Depois da primeira passagem pelo Sp. Espinho, em 1990/1991, Miguel Maia rumou ao Sporting e ajudou o clube leonino a quebrar um jejum de quase 40 anos. De leão ao peito venceu três campeonatos nacionais, uma Taça de Portugal e duas Supertaças, regressando depois a Espinho e ao Sporting de lá.
 
A modalidade terminou depois em Alvalade e Miguel Maia lamenta que ainda não tenha regressado: «Acho que o Sporting fez mal em acabar com o voleibol. Sendo o clube das modalidades, ainda por cima com 50, é um tiro nos pés não ter voleibol.»
 
O experiente voleibolista considera que está na altura de o Sporting voltar a ter a modalidade e chama também o FC Porto, justificando que «o voleibol só teria a ganhar com eles», em termos competitivos e ao nível dos patrocínios, mas não só.
 
«Seja em que modalidade for os adeptos procuram os bons jogos.
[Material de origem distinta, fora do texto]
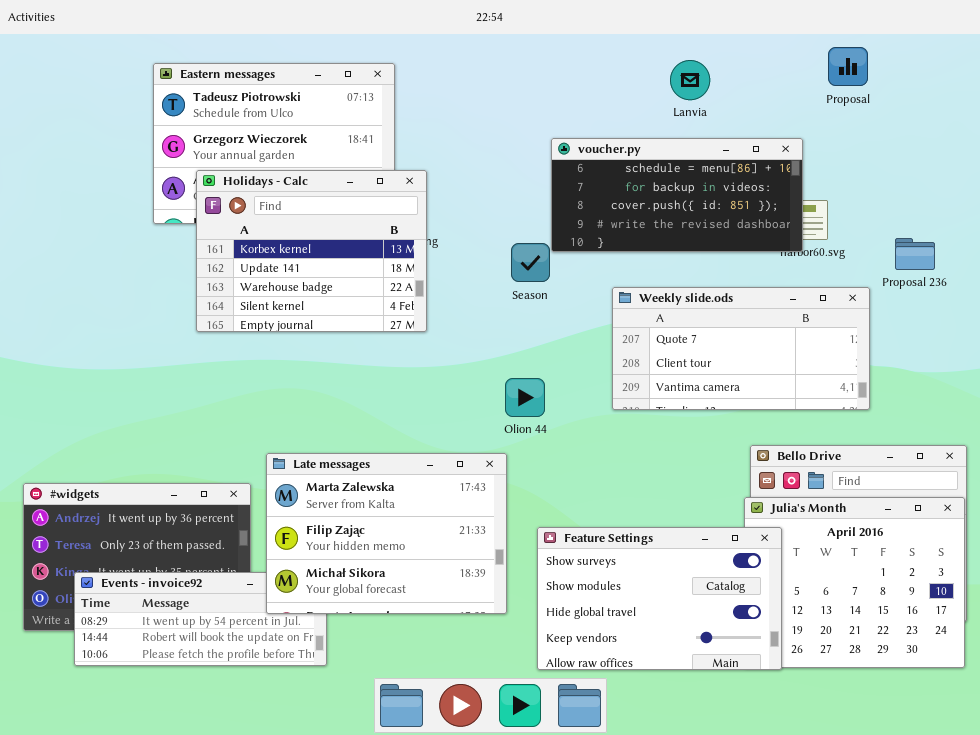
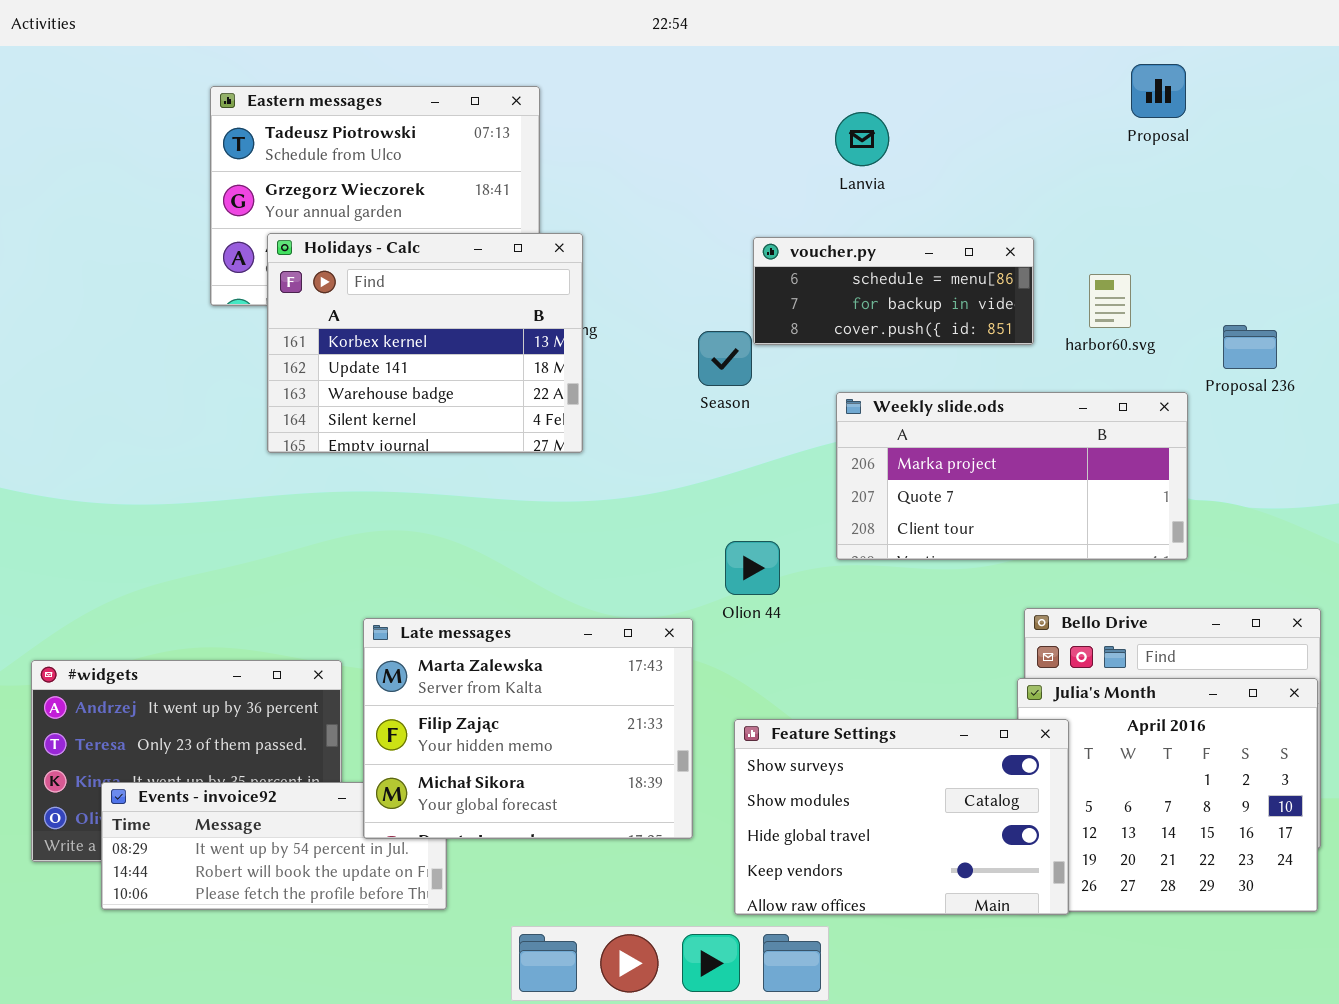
Lanvia: [670,60,710,100] -> [835,112,889,166], moved
voucher.py: [551,138,803,252] -> [753,237,1034,345], resized
Weekly slide.ods: [612,287,870,410] -> [836,392,1188,560], scrolled up 1 row
Olion 44: [505,378,545,417] -> [725,541,780,595], moved

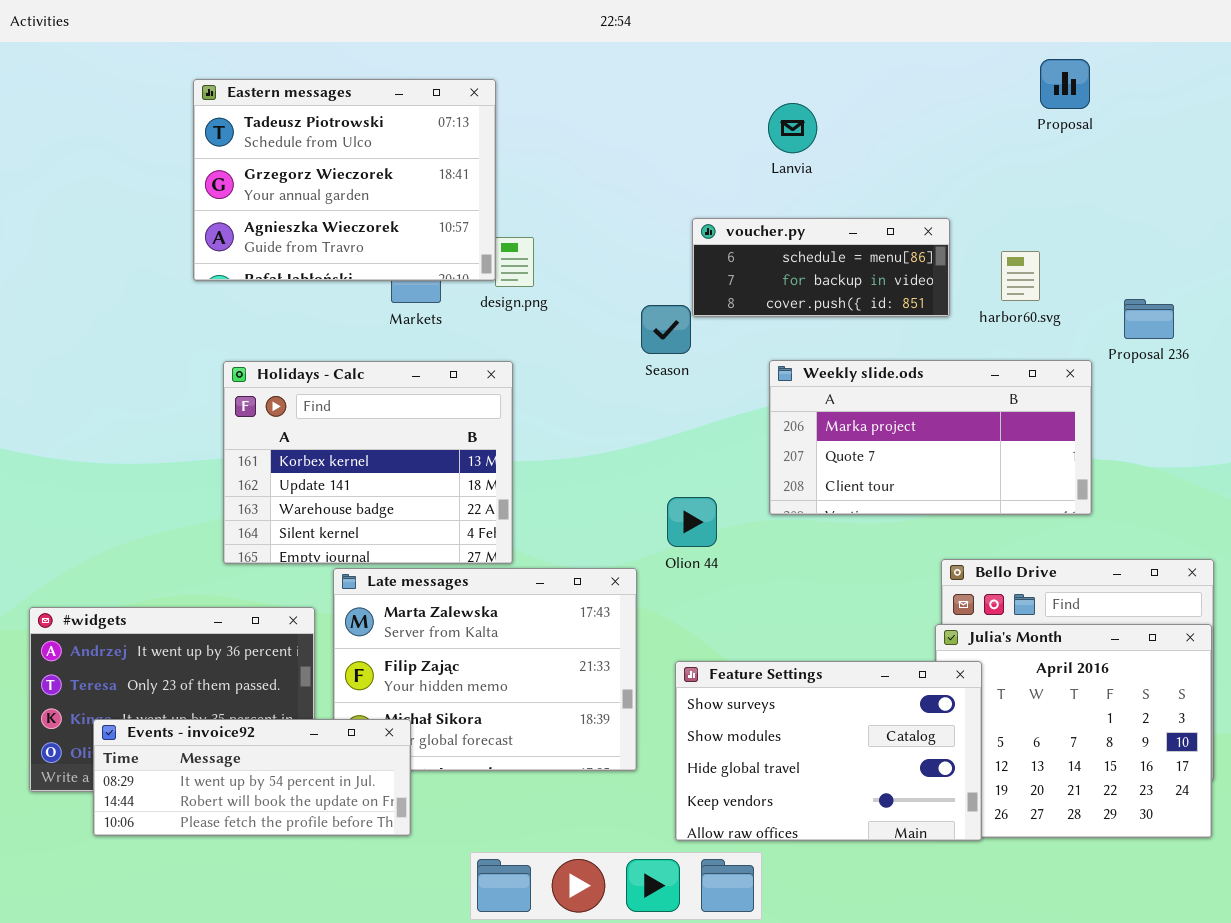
Holidays - Calc: [267,233,583,453] -> [223,361,513,564], moved
Events - invoice92: [101,782,447,910] -> [93,719,411,836], raised

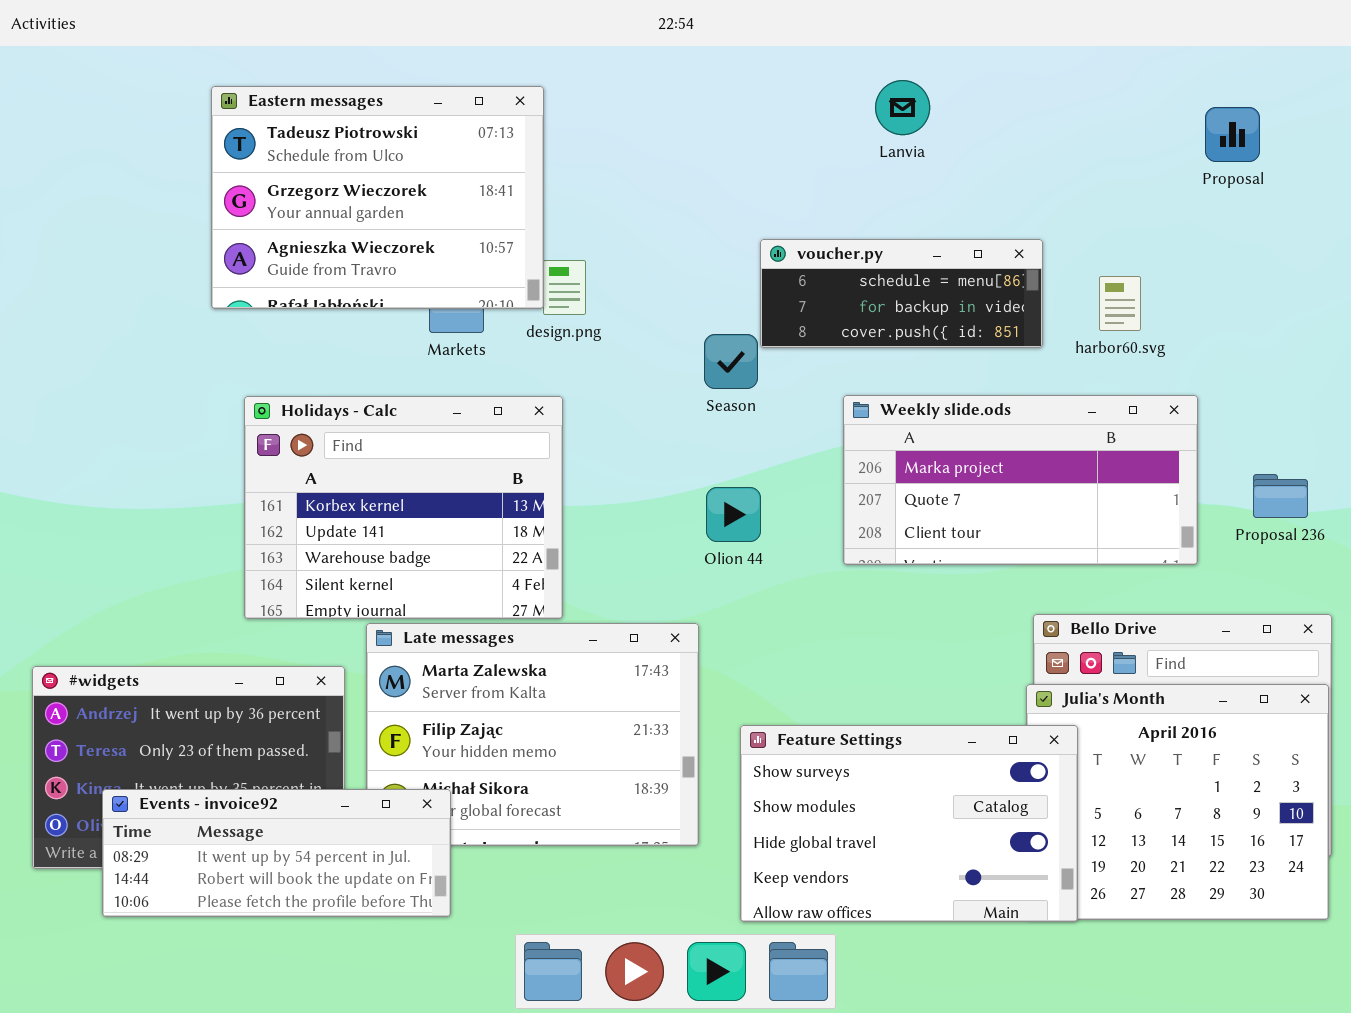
Proposal: [1040,59,1090,109] -> [1205,107,1260,162], moved
Lanvia: [768,103,817,153] -> [875,80,930,135], moved
Proposal 236: [1124,299,1174,339] -> [1253,474,1308,518], moved
Olion 44: [667,497,717,547] -> [706,487,761,542], moved

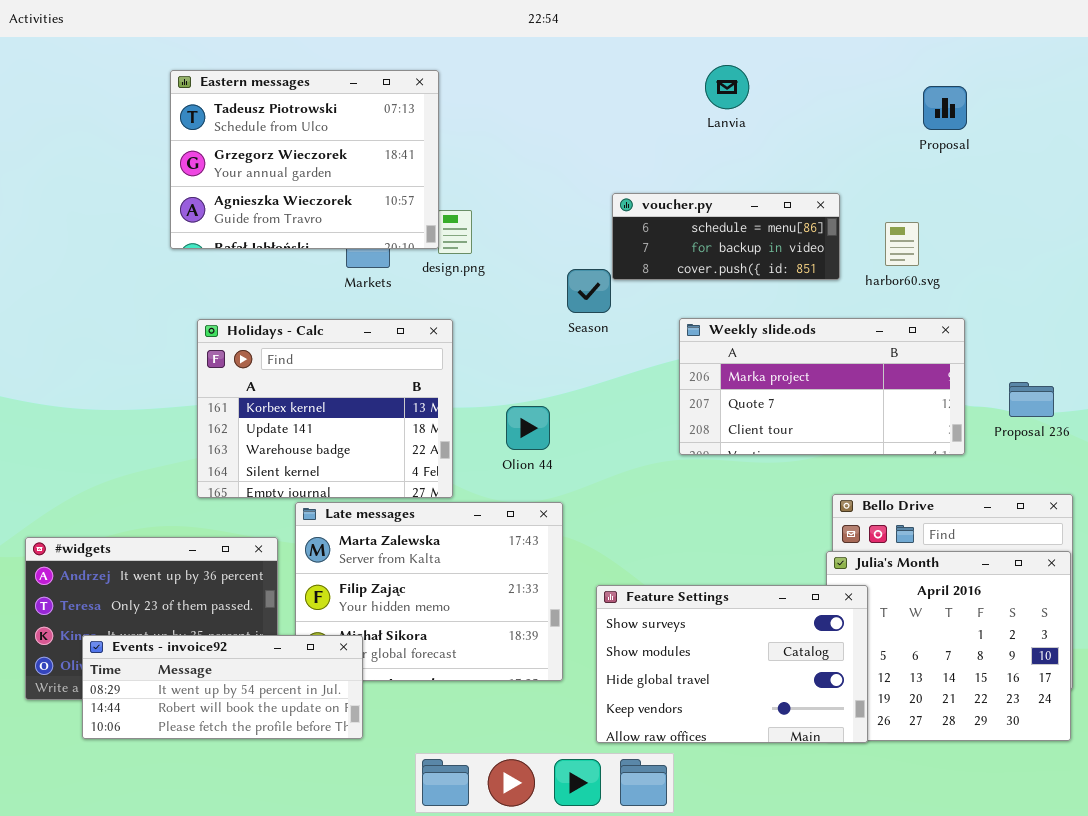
Proposal: [1205,107,1260,162] -> [923,86,967,130], moved
Olion 44: [706,487,761,542] -> [506,406,550,450], moved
No voleibol há duas equipas a lutar pelo título e ter o Sporting e o FC Porto, que têm muitos adeptos, ajudaria a que a modalidade tivesse a importância que já teve», disse, sublinhando também que a nível feminino «tem havido um acréscimo» que o deixa satisfeito.
 
«Não deixou de ser uma modalidade popular em Portugal, mas perdeu praticantes para outras e nomeadamente para o futsal. Por isso, considero que seria importante ter esses clubes no voleibol. Tudo o que se puder fazer para dar relevo à modalidade é importante. É uma modalidade olímpica, implementada nos cinco continentes e de muita importância em vários países.»